* **YOUR OBJECTIVE**
Retype the lines exactly as they appear, starting with the line that contains "scientific name: Lampona murina" and going on through the line that contains "scientific name: Solidago gigantea". Include both of those lines and nothing else.

»»

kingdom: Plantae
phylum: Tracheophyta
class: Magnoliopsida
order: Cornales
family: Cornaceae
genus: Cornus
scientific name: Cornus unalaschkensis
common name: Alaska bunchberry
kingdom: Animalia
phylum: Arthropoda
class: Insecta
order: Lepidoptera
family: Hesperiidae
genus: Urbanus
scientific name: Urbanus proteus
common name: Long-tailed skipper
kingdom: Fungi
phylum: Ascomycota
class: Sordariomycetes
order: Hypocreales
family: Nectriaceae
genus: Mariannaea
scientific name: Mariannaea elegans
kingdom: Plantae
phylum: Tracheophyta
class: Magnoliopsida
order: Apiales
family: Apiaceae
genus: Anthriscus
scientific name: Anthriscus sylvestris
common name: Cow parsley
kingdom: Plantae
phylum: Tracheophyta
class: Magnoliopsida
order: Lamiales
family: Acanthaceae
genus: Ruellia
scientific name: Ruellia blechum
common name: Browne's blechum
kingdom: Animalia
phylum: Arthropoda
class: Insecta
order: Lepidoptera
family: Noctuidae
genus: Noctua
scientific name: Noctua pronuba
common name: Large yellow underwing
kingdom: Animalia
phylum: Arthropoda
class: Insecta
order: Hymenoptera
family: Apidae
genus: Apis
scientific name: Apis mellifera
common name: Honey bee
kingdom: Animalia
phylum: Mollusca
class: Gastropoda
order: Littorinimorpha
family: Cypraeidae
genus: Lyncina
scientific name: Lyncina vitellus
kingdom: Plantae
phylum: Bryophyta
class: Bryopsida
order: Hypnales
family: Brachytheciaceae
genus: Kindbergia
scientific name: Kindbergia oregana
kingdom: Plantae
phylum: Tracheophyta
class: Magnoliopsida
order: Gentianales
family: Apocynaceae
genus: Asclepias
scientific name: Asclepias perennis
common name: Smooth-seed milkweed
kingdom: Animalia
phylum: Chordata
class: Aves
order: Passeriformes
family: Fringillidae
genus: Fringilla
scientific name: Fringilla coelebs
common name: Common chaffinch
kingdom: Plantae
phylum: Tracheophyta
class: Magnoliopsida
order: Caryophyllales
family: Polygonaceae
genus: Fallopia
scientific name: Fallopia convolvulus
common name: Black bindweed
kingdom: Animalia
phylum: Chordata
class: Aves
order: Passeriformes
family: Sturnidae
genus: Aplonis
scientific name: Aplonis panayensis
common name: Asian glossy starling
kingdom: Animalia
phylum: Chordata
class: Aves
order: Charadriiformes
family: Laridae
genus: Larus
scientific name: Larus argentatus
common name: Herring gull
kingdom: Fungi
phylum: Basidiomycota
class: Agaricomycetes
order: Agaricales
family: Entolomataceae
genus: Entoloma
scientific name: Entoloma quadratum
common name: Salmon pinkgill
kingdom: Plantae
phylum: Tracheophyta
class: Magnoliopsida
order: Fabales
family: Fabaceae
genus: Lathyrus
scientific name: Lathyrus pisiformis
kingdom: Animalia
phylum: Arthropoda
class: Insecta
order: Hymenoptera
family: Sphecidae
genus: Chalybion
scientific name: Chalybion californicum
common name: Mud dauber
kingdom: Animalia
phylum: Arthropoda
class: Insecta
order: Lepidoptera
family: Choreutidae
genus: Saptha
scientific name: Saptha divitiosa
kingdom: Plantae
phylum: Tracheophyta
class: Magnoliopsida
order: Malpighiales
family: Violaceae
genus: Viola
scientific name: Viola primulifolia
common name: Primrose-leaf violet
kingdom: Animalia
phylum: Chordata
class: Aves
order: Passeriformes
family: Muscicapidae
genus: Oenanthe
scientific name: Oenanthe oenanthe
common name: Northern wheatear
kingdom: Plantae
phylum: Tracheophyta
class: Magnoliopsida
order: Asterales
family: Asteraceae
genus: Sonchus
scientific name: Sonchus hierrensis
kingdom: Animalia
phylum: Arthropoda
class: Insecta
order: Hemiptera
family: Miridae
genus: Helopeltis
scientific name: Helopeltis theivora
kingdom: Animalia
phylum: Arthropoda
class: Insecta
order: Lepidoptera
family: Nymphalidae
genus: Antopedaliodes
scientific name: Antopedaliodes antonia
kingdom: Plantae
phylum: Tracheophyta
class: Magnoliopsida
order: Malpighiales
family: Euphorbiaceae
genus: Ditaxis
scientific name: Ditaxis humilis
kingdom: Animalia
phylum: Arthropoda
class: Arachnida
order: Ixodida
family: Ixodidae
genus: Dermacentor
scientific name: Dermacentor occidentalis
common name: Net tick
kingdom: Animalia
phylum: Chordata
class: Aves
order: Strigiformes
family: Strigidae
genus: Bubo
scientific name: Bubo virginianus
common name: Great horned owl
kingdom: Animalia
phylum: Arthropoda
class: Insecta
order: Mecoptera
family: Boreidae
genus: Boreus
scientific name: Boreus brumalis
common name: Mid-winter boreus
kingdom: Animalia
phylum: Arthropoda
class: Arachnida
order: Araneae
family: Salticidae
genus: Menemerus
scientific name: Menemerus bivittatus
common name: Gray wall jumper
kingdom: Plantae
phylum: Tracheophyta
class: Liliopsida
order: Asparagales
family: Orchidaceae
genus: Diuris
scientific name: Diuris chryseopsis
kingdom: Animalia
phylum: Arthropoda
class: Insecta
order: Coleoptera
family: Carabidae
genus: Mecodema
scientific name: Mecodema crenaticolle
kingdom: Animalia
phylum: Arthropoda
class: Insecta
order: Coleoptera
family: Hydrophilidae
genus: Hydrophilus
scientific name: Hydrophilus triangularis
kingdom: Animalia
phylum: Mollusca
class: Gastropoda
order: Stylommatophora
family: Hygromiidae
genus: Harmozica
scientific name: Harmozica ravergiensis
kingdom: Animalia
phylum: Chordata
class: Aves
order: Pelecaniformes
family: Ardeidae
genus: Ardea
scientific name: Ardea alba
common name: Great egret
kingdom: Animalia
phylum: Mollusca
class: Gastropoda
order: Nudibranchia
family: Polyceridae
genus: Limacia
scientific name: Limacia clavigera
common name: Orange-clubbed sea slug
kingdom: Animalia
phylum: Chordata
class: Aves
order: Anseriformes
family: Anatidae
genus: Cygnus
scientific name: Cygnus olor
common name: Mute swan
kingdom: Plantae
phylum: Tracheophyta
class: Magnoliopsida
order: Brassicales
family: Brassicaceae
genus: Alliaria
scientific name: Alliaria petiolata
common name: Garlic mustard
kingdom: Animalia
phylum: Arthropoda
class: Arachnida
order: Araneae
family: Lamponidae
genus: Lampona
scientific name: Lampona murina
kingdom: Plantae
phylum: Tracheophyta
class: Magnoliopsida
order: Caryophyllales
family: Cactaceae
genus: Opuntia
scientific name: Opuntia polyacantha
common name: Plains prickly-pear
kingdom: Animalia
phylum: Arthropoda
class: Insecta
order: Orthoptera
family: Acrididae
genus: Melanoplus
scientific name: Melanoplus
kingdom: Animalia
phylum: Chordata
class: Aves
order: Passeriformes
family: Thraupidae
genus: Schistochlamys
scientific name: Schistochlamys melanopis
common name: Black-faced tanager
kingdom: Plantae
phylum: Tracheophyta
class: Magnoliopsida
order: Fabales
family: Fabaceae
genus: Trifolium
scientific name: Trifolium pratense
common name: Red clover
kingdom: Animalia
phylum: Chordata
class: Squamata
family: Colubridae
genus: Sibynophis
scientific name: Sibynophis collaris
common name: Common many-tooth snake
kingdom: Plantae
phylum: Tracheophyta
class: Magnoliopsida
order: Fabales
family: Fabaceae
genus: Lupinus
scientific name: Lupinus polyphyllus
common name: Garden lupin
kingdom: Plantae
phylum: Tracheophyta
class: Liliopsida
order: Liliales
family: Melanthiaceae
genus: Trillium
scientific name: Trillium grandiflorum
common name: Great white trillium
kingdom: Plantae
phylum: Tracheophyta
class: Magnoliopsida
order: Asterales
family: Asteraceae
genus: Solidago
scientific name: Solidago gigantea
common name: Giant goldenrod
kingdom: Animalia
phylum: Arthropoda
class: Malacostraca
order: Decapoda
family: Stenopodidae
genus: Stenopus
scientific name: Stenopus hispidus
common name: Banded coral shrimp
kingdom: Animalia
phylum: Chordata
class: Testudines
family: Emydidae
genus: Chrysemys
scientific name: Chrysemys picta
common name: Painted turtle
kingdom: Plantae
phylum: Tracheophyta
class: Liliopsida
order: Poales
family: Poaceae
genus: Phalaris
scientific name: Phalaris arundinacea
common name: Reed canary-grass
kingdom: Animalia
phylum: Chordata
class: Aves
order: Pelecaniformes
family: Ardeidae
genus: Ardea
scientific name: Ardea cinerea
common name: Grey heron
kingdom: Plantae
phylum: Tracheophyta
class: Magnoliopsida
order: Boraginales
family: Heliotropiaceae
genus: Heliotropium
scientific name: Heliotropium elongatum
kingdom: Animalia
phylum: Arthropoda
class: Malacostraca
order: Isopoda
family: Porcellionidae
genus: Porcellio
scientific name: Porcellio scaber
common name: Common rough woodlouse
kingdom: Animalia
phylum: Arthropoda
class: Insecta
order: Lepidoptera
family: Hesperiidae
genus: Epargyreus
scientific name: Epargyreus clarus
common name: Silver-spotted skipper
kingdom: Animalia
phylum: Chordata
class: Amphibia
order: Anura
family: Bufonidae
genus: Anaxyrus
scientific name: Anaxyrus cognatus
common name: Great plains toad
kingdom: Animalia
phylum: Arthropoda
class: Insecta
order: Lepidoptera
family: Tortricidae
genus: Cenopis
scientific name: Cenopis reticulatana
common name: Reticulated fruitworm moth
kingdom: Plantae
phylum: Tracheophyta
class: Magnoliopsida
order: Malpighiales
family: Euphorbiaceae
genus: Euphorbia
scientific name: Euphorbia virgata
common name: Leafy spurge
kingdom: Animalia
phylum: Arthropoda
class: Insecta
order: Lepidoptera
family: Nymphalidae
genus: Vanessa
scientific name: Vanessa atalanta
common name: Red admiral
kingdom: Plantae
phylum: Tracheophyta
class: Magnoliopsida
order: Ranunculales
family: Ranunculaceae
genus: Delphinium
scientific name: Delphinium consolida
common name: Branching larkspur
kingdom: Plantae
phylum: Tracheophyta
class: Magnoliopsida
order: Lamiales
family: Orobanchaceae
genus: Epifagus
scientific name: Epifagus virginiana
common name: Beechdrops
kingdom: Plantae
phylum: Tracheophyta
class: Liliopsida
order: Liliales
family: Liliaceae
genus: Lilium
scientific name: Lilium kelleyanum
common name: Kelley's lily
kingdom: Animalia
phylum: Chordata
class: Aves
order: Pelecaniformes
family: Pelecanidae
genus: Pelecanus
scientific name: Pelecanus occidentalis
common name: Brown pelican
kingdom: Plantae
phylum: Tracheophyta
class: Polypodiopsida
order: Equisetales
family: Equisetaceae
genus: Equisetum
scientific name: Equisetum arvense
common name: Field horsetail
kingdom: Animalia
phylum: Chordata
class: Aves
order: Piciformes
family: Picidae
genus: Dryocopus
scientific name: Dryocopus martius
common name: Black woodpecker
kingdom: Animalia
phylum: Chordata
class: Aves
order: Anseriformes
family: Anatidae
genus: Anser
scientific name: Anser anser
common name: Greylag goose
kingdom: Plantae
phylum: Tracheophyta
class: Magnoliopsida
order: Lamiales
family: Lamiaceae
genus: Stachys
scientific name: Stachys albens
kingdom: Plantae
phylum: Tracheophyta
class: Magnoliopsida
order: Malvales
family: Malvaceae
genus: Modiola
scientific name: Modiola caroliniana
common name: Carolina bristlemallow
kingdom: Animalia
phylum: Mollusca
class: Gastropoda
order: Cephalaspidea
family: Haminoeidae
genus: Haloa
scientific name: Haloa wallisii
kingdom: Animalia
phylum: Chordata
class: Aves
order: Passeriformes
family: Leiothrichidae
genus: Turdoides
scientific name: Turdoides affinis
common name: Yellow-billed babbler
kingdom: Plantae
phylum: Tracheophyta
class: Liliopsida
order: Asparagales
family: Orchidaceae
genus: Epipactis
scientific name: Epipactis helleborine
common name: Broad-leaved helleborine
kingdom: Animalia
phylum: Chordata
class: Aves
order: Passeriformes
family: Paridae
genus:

««

* **ANSWER TO THIS TASK**
scientific name: Lampona murina
kingdom: Plantae
phylum: Tracheophyta
class: Magnoliopsida
order: Caryophyllales
family: Cactaceae
genus: Opuntia
scientific name: Opuntia polyacantha
common name: Plains prickly-pear
kingdom: Animalia
phylum: Arthropoda
class: Insecta
order: Orthoptera
family: Acrididae
genus: Melanoplus
scientific name: Melanoplus
kingdom: Animalia
phylum: Chordata
class: Aves
order: Passeriformes
family: Thraupidae
genus: Schistochlamys
scientific name: Schistochlamys melanopis
common name: Black-faced tanager
kingdom: Plantae
phylum: Tracheophyta
class: Magnoliopsida
order: Fabales
family: Fabaceae
genus: Trifolium
scientific name: Trifolium pratense
common name: Red clover
kingdom: Animalia
phylum: Chordata
class: Squamata
family: Colubridae
genus: Sibynophis
scientific name: Sibynophis collaris
common name: Common many-tooth snake
kingdom: Plantae
phylum: Tracheophyta
class: Magnoliopsida
order: Fabales
family: Fabaceae
genus: Lupinus
scientific name: Lupinus polyphyllus
common name: Garden lupin
kingdom: Plantae
phylum: Tracheophyta
class: Liliopsida
order: Liliales
family: Melanthiaceae
genus: Trillium
scientific name: Trillium grandiflorum
common name: Great white trillium
kingdom: Plantae
phylum: Tracheophyta
class: Magnoliopsida
order: Asterales
family: Asteraceae
genus: Solidago
scientific name: Solidago gigantea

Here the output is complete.